Komisi X Pastikan Akses dan Kualitas Pendidikan Menjangkau Daerah 3T dan Marginal
Jakarta – Komisi X DPR RI melalui Panitia Kerja (Panja) Pendidikan untuk Daerah Tertinggal, Terdepan, dan Terluar (3T) serta Daerah Marginal berkomitmen memastikan akses dan kualitas pendidikan sampai ke pelosok tanah air. Upaya ini menjadi langkah konkret dalam mengatasi ketimpangan pendidikan antarwilayah di Indonesia.
Anggota Komisi X DPR RI Fraksi Partai Golkar, Muhamad Nur Purnamasidi, menyatakan bahwa keberadaan Panja Pendidikan untuk Daerah 3T dan Marginal memiliki tujuan strategis, antara lain mengidentifikasi berbagai permasalahan pendidikan, merumuskan kebijakan yang efektif, serta memastikan implementasi program-program pemerintah di bidang pendidikan berjalan optimal di wilayah tersebut.
“Panja ini dibentuk sebagai wujud komitmen DPR untuk memastikan pendidikan yang merata dan berkualitas dapat dirasakan oleh seluruh anak bangsa, termasuk yang berada di daerah paling terpencil,” ujar Purnamasidi.

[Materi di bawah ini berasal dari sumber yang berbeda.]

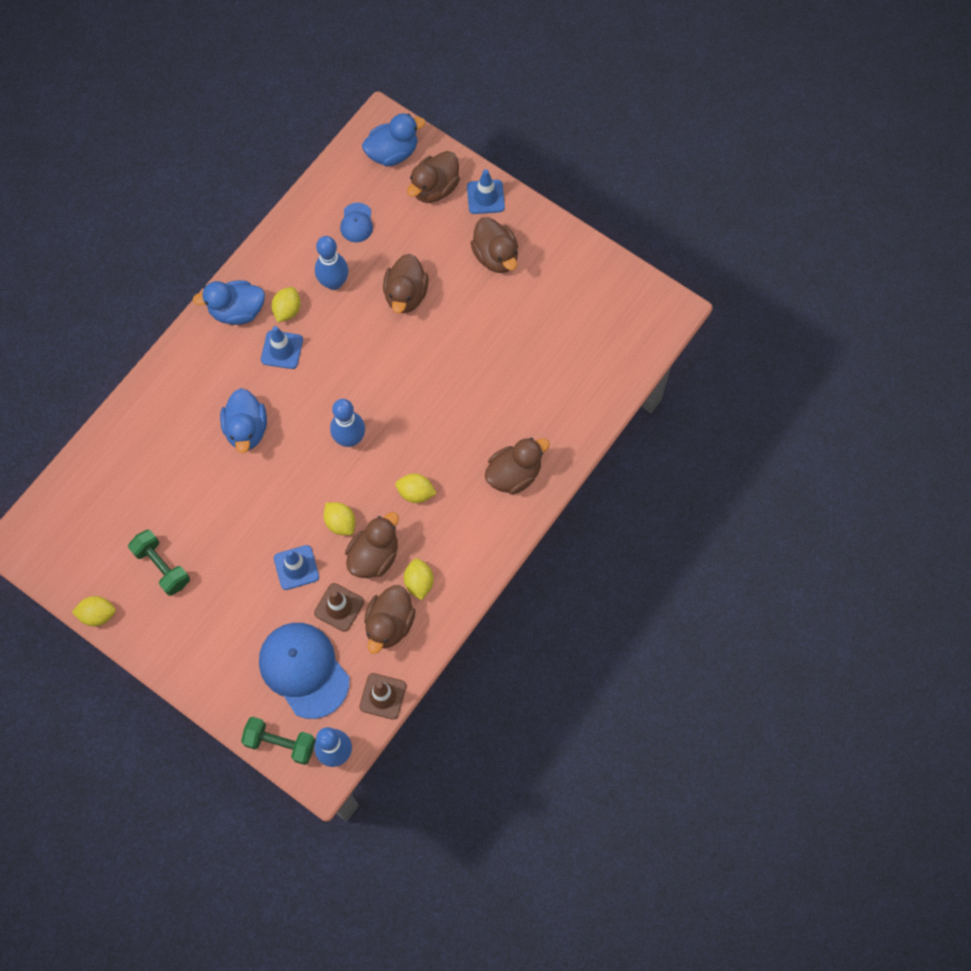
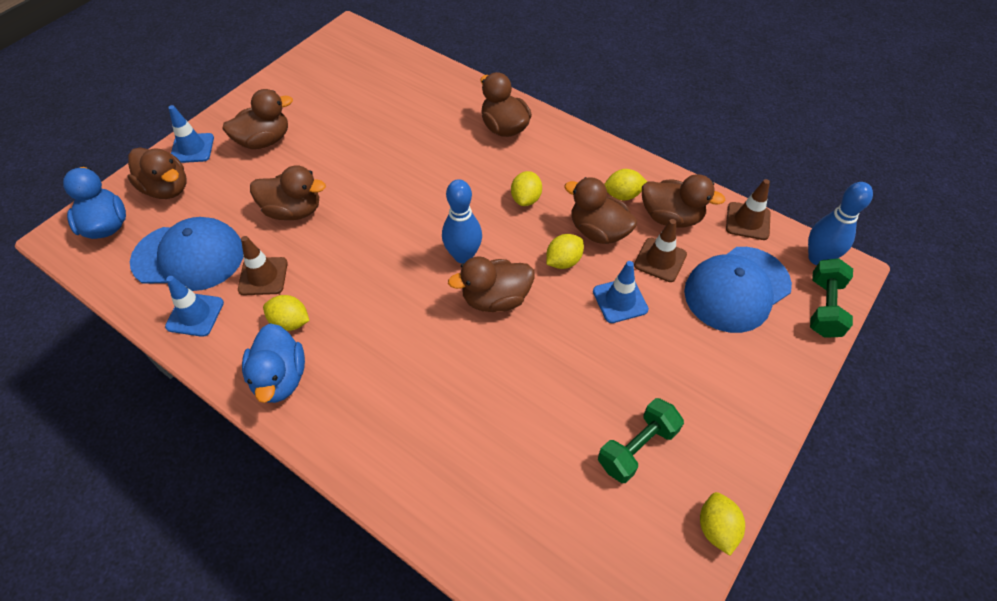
camera: 90 degrees left, 15 degrees down
blue duck [220,388,267,453] -> none
blue traffic cone [261,326,303,369] -> blue traffic cone moved to [165,276,224,337]
blue bowling pin [315,236,348,290] -> brown traffic cone [238,236,288,295]
blue cap [340,203,373,242] -> blue cap [130,217,243,291], size x2.11
none -> brown duck [448,256,535,312]

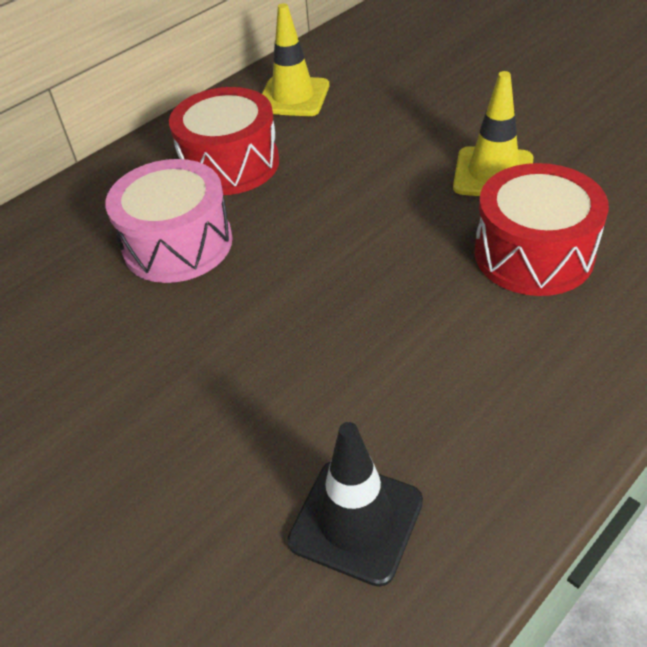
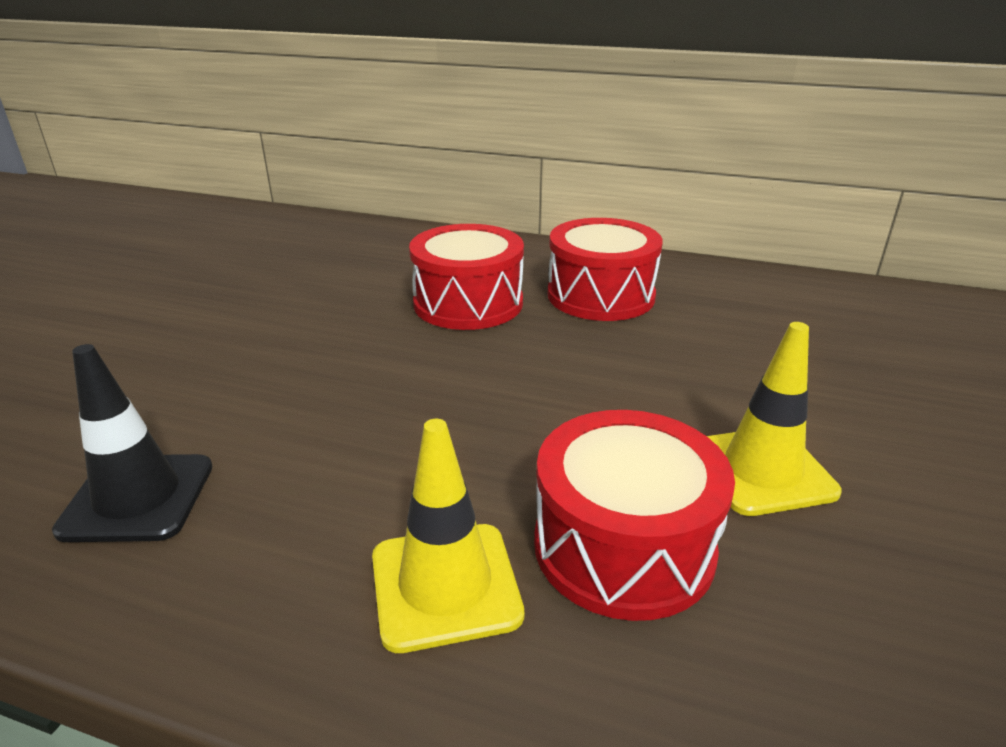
camera: 60 degrees right, 15 degrees down
pink drum [105,159,233,283] -> red drum [409,224,524,330]
yellow traffic cone [262,3,329,116] -> yellow traffic cone moved to [372,419,524,653]

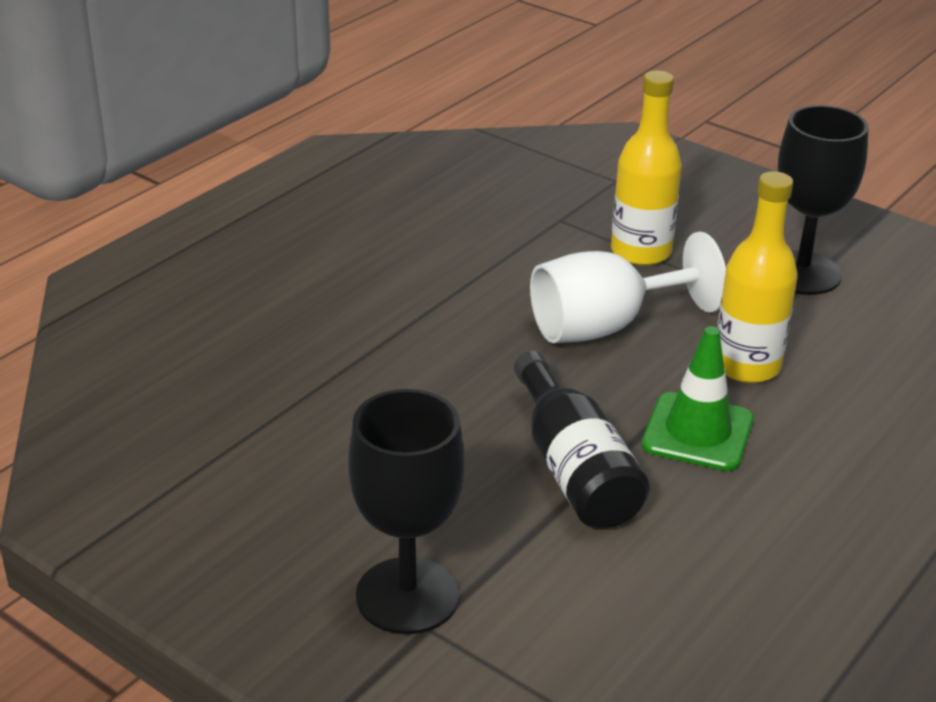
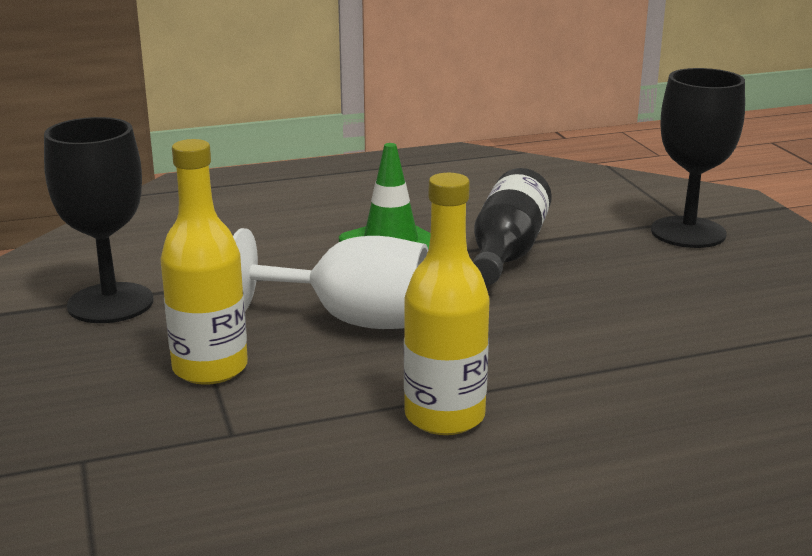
camera: 145 degrees left, 10 degrees down
yellow bottle [717,171,798,383] -> yellow bottle moved to [404,173,490,435]

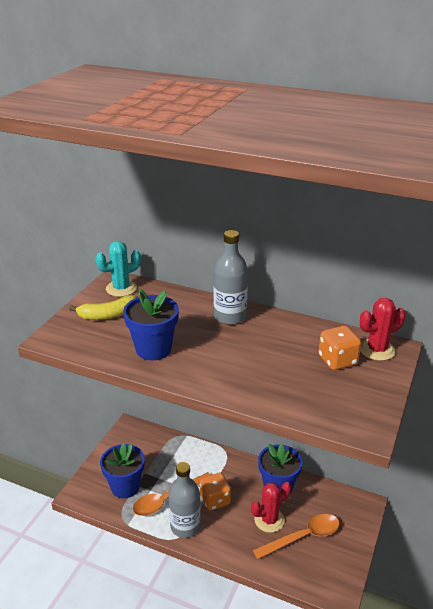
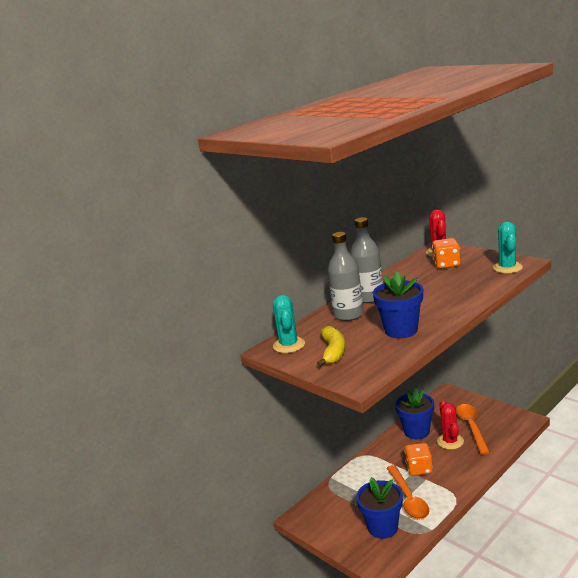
camera: 65 degrees left, 10 degrees down
grey bottle [168,462,201,538] -> grey bottle moved to [328,232,363,321]
none -> turquoise cactus [493,222,523,273]

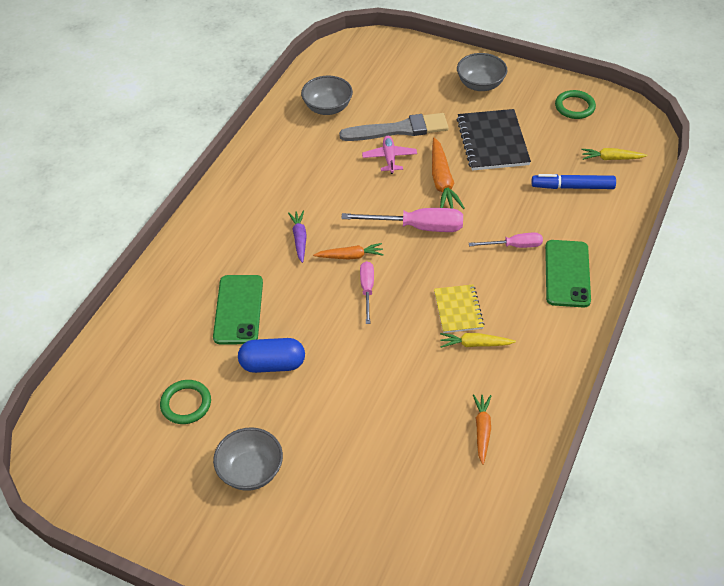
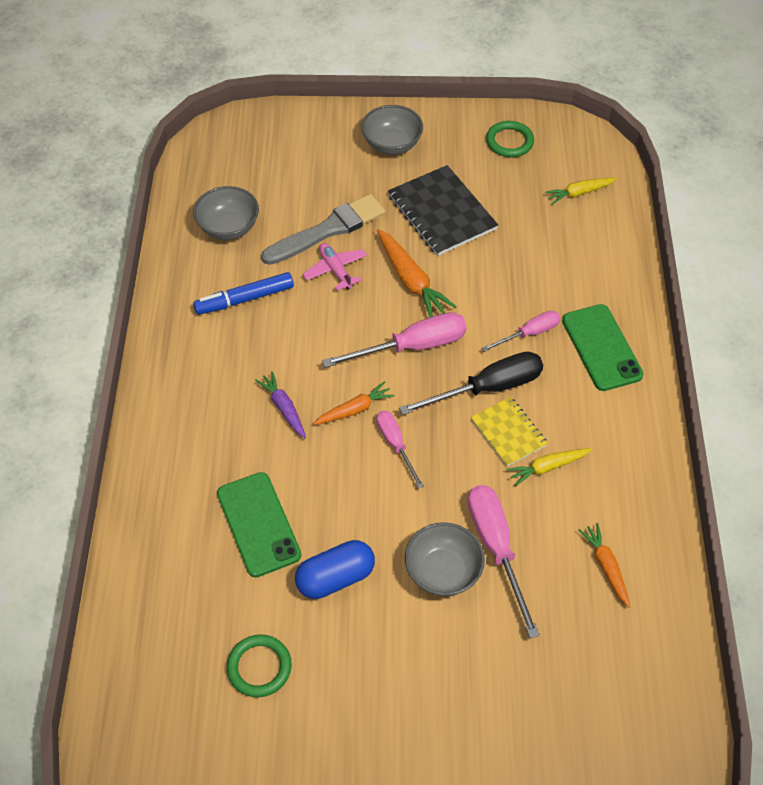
camera: 25 degrees left, 5 degrees up
grey bowl [213,427,283,491] -> grey bowl moved to [405,522,485,596]
blue marker [531,174,616,189] -> blue marker moved to [193,272,294,315]
none -> black screwdriver [399,352,543,415]
none -> pink screwdriver [468,485,540,638]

Ia menyoroti bahwa disparitas Indeks Pembangunan Manusia (IPM) masih menjadi tantangan besar. Data menunjukkan, dalam periode 2020–2023, IPM tertinggi dicatat DKI Jakarta sebesar 84,15, sementara provinsi Papua Pegunungan berada di posisi terendah dengan IPM 54,43. Ketimpangan ini mencerminkan masih jauhnya pemerataan pembangunan manusia, khususnya dalam hal pendidikan.
Salah satu tantangan utama di daerah 3T dan marginal, menurut Purnamasidi, adalah ketimpangan tenaga kependidikan. Ia menyebut persoalan guru sebagai masalah multidimensi, bukan hanya soal jumlah yang terbatas, tetapi juga menyangkut kualitas, distribusi yang tidak merata, hingga kesejahteraan yang belum memadai.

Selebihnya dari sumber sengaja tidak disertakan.